こたろう さんの感想・評価
3.7
物語 : 4.0
作画 : 3.5
声優 : 4.0
音楽 : 3.0
キャラ : 4.0
状態:観終わった
死の現実を考える
東京を襲った直下型の大地震。
思春期の入り口特有のやり場の無いイライラを抱える主人公と、子供らしい素直で元気な弟が、機能マヒを起こした都市で艱難辛苦を超えて自宅を目指すお話です。
現実に起こった震災と関連させて評価したくなかったので視聴を避けてましたが、ここにきてようやく見てみました。
捉え方は人それぞれである、と前置きしたうえで、私なりに本作のテーマというものを考えてみましたが、「死と向き合う」ことを訴えた作品であると感じました。
前半はちょっと醒めた目で視聴。
こういうパニックものでTV局がいつも避けて通る、「圧倒的な死」と「災害の恐怖」に、全然スポットがあたっていませんでしたから。
劇中、主人公の目の前で橋が崩れ、船が沈み、ビルが倒壊し、というシチェーションが何度もあったけど、そこに転がっている筈の死体や目の前にいた人が居なくなる恐怖に触れないようにしています。
フジTV、お前もか。・・と。
姉弟愛の冒険の舞台として、地震というものを利用しただけなんだな、と、勝手に失望してました。
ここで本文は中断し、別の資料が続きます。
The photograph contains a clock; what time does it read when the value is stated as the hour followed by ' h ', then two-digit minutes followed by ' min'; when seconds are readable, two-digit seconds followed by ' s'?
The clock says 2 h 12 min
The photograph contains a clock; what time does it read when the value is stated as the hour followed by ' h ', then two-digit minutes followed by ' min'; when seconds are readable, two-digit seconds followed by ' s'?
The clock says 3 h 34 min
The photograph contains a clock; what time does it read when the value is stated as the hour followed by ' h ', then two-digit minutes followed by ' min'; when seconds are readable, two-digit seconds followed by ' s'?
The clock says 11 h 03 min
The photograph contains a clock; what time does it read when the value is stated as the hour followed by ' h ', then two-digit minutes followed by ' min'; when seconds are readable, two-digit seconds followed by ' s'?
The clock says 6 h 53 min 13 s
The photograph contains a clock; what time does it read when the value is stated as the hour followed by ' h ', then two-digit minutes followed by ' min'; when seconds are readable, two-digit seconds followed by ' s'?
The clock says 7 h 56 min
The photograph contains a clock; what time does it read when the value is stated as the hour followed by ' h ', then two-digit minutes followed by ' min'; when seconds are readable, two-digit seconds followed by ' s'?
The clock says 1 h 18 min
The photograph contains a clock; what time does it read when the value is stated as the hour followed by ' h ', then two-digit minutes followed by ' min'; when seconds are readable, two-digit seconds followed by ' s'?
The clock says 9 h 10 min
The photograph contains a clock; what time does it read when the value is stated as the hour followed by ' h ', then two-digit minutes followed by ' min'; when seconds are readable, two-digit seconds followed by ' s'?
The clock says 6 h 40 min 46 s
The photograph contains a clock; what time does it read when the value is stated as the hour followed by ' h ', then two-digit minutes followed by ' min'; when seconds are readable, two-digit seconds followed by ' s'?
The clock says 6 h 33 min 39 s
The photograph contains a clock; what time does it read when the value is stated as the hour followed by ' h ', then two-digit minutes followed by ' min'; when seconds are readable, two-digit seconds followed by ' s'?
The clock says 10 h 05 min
(実際、後半でその考えは改められましたが)
ただ、阿鼻叫喚の災害における死の恐怖は、重すぎるのも承知してます。
まともに扱うと、とことん鬱になるしかありませんから。
あえて避けるのも無理はありません。
じゃあ、この作品で災害(震災)という難しいものを使ってまで、訴えたい事とは・・・?
災害の前では、人は皆、等しく死に晒される
戦争でも事件事故でもない、大災害だからこそ起こりうる理不尽で平等なもの。
それを考えさせる作品でした。
感動はしません。
ただ涙が溢れる。
それでも人は受け入れて生きていくんです。